_YOUR INSTRUCTIONS_.
Copy every line of the listing below word for word.

_DATA RECORDS_.
+ + + + + + +

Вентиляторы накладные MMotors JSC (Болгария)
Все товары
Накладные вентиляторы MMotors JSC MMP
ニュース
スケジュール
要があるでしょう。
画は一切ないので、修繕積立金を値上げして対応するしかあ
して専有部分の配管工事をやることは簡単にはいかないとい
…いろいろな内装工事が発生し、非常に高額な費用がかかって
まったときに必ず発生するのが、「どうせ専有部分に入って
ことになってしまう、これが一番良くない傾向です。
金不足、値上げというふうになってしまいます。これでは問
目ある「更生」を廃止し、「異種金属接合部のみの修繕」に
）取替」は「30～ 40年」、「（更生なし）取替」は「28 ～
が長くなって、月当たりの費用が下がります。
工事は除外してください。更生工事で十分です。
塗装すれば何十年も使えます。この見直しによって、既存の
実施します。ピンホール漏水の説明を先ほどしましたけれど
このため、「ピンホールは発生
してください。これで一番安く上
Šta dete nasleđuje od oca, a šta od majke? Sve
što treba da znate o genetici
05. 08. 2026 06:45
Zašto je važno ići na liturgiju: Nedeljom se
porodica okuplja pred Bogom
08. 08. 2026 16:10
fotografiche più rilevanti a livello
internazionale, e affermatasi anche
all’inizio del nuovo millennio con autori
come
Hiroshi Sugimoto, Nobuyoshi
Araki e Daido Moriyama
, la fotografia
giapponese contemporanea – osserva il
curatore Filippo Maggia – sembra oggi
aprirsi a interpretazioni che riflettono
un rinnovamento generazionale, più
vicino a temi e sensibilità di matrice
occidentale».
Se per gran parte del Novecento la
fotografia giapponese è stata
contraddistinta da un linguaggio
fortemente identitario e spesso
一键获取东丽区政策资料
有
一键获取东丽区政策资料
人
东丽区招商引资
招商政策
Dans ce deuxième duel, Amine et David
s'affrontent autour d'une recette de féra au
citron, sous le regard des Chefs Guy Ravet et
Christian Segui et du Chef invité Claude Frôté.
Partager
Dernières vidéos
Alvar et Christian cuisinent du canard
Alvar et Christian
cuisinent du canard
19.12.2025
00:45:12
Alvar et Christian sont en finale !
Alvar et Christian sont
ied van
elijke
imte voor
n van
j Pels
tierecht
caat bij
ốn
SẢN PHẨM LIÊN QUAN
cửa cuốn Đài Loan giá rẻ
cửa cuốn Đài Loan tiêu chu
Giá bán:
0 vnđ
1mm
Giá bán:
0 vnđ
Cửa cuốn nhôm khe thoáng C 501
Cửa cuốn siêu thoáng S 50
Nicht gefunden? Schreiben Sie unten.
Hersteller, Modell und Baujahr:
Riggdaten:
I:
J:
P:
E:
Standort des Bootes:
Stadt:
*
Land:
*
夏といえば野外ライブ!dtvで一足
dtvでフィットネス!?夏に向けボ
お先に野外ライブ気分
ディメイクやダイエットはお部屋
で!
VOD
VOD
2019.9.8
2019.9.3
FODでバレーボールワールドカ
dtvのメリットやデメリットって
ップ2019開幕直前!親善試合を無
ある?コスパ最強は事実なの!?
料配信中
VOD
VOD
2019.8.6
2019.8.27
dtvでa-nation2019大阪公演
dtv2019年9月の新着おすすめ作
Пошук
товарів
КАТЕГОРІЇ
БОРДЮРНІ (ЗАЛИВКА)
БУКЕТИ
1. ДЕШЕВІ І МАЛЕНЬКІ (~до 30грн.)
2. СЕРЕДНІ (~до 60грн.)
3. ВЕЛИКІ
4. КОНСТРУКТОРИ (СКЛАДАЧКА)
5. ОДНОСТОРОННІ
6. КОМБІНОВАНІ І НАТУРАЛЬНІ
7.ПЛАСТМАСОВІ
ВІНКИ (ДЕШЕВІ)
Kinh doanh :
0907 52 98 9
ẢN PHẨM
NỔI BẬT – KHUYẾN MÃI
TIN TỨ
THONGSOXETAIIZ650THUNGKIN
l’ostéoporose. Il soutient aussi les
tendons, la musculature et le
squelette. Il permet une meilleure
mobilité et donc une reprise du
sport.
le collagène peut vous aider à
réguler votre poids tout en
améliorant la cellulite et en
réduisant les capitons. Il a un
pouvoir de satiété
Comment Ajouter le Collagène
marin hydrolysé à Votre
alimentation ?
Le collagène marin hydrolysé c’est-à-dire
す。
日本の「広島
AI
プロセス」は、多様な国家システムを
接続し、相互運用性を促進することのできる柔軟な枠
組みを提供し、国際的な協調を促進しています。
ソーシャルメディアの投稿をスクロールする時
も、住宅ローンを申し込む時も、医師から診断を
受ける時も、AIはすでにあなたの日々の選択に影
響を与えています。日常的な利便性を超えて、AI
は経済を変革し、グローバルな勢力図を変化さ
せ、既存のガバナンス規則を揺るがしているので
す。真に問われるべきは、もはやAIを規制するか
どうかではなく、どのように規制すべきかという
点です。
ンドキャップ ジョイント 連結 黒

+ + + + + + +

_YOUR RESPONSE_.
Вентиляторы накладные MMotors JSC (Болгария)
Все товары
Накладные вентиляторы MMotors JSC MMP
ニュース
スケジュール
要があるでしょう。
画は一切ないので、修繕積立金を値上げして対応するしかあ
して専有部分の配管工事をやることは簡単にはいかないとい
…いろいろな内装工事が発生し、非常に高額な費用がかかって
まったときに必ず発生するのが、「どうせ専有部分に入って
ことになってしまう、これが一番良くない傾向です。
金不足、値上げというふうになってしまいます。これでは問
目ある「更生」を廃止し、「異種金属接合部のみの修繕」に
）取替」は「30～ 40年」、「（更生なし）取替」は「28 ～
が長くなって、月当たりの費用が下がります。
工事は除外してください。更生工事で十分です。
塗装すれば何十年も使えます。この見直しによって、既存の
実施します。ピンホール漏水の説明を先ほどしましたけれど
このため、「ピンホールは発生
してください。これで一番安く上
Šta dete nasleđuje od oca, a šta od majke? Sve
što treba da znate o genetici
05. 08. 2026 06:45
Zašto je važno ići na liturgiju: Nedeljom se
porodica okuplja pred Bogom
08. 08. 2026 16:10
fotografiche più rilevanti a livello
internazionale, e affermatasi anche
all’inizio del nuovo millennio con autori
come
Hiroshi Sugimoto, Nobuyoshi
Araki e Daido Moriyama
, la fotografia
giapponese contemporanea – osserva il
curatore Filippo Maggia – sembra oggi
aprirsi a interpretazioni che riflettono
un rinnovamento generazionale, più
vicino a temi e sensibilità di matrice
occidentale».
Se per gran parte del Novecento la
fotografia giapponese è stata
contraddistinta da un linguaggio
fortemente identitario e spesso
一键获取东丽区政策资料
有
一键获取东丽区政策资料
人
东丽区招商引资
招商政策
Dans ce deuxième duel, Amine et David
s'affrontent autour d'une recette de féra au
citron, sous le regard des Chefs Guy Ravet et
Christian Segui et du Chef invité Claude Frôté.
Partager
Dernières vidéos
Alvar et Christian cuisinent du canard
Alvar et Christian
cuisinent du canard
19.12.2025
00:45:12
Alvar et Christian sont en finale !
Alvar et Christian sont
ied van
elijke
imte voor
n van
j Pels
tierecht
caat bij
ốn
SẢN PHẨM LIÊN QUAN
cửa cuốn Đài Loan giá rẻ
cửa cuốn Đài Loan tiêu chu
Giá bán:
0 vnđ
1mm
Giá bán:
0 vnđ
Cửa cuốn nhôm khe thoáng C 501
Cửa cuốn siêu thoáng S 50
Nicht gefunden? Schreiben Sie unten.
Hersteller, Modell und Baujahr:
Riggdaten:
I:
J:
P:
E:
Standort des Bootes:
Stadt:
*
Land:
*
夏といえば野外ライブ!dtvで一足
dtvでフィットネス!?夏に向けボ
お先に野外ライブ気分
ディメイクやダイエットはお部屋
で!
VOD
VOD
2019.9.8
2019.9.3
FODでバレーボールワールドカ
dtvのメリットやデメリットって
ップ2019開幕直前!親善試合を無
ある?コスパ最強は事実なの!?
料配信中
VOD
VOD
2019.8.6
2019.8.27
dtvでa-nation2019大阪公演
dtv2019年9月の新着おすすめ作
Пошук
товарів
КАТЕГОРІЇ
БОРДЮРНІ (ЗАЛИВКА)
БУКЕТИ
1. ДЕШЕВІ І МАЛЕНЬКІ (~до 30грн.)
2. СЕРЕДНІ (~до 60грн.)
3. ВЕЛИКІ
4. КОНСТРУКТОРИ (СКЛАДАЧКА)
5. ОДНОСТОРОННІ
6. КОМБІНОВАНІ І НАТУРАЛЬНІ
7.ПЛАСТМАСОВІ
ВІНКИ (ДЕШЕВІ)
Kinh doanh :
0907 52 98 9
ẢN PHẨM
NỔI BẬT – KHUYẾN MÃI
TIN TỨ
THONGSOXETAIIZ650THUNGKIN
l’ostéoporose. Il soutient aussi les
tendons, la musculature et le
squelette. Il permet une meilleure
mobilité et donc une reprise du
sport.
le collagène peut vous aider à
réguler votre poids tout en
améliorant la cellulite et en
réduisant les capitons. Il a un
pouvoir de satiété
Comment Ajouter le Collagène
marin hydrolysé à Votre
alimentation ?
Le collagène marin hydrolysé c’est-à-dire
す。
日本の「広島
AI
プロセス」は、多様な国家システムを
接続し、相互運用性を促進することのできる柔軟な枠
組みを提供し、国際的な協調を促進しています。
ソーシャルメディアの投稿をスクロールする時
も、住宅ローンを申し込む時も、医師から診断を
受ける時も、AIはすでにあなたの日々の選択に影
響を与えています。日常的な利便性を超えて、AI
は経済を変革し、グローバルな勢力図を変化さ
せ、既存のガバナンス規則を揺るがしているので
す。真に問われるべきは、もはやAIを規制するか
どうかではなく、どのように規制すべきかという
点です。
ンドキャップ ジョイント 連結 黒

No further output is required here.